Could you please return each line of the data that has the word "пюре"?

===== Provided information =====

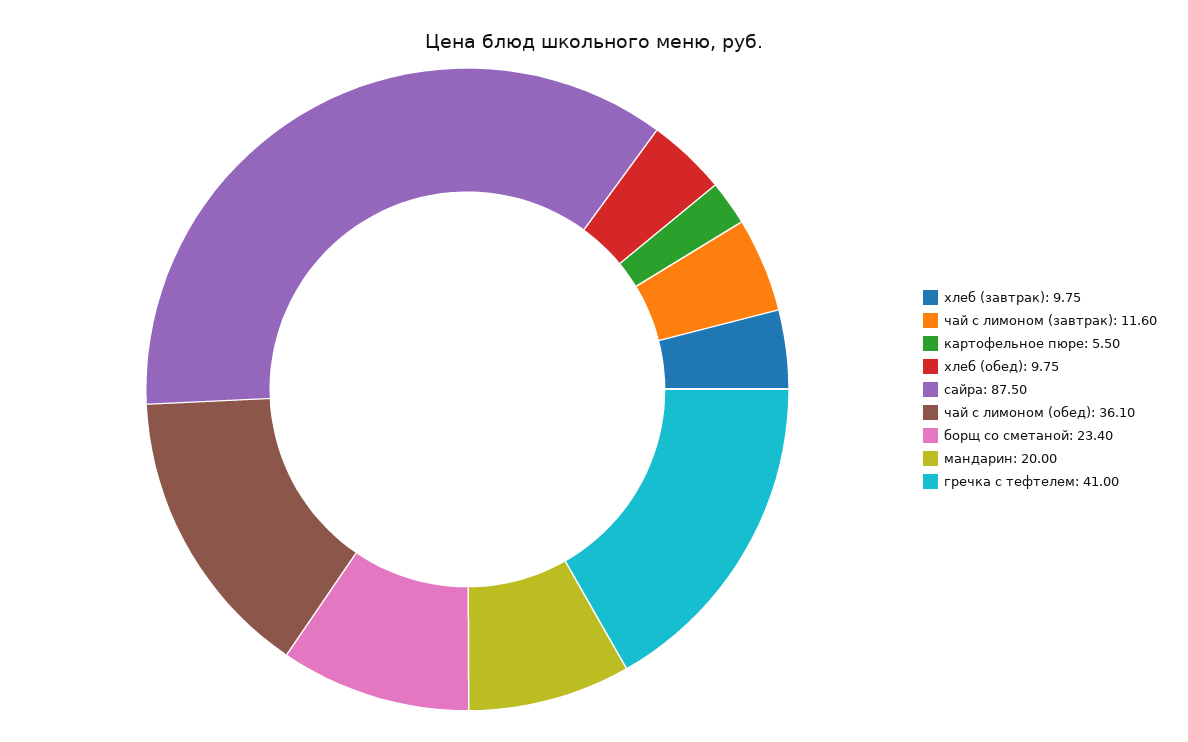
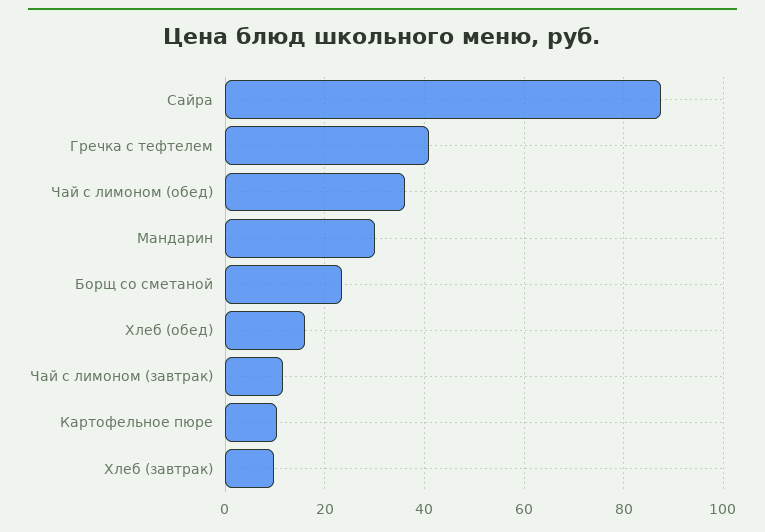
  {
    "хлеб (завтрак)": 9.75,
    "чай с лимоном (завтрак)": 11.6,
-   "картофельное пюре": 5.5,
+   "картофельное пюре": 10,
-   "хлеб (обед)": 9.75,
+   "хлеб (обед)": 16,
    "сайра": 87.5,
    "чай с лимоном (обед)": 36.1,
    "борщ со сметаной": 23.4,
-   "мандарин": 20,
+   "мандарин": 30,
    "гречка с тефтелем": 41
  }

=====

**Expected output**
-   "картофельное пюре": 5.5,
+   "картофельное пюре": 10,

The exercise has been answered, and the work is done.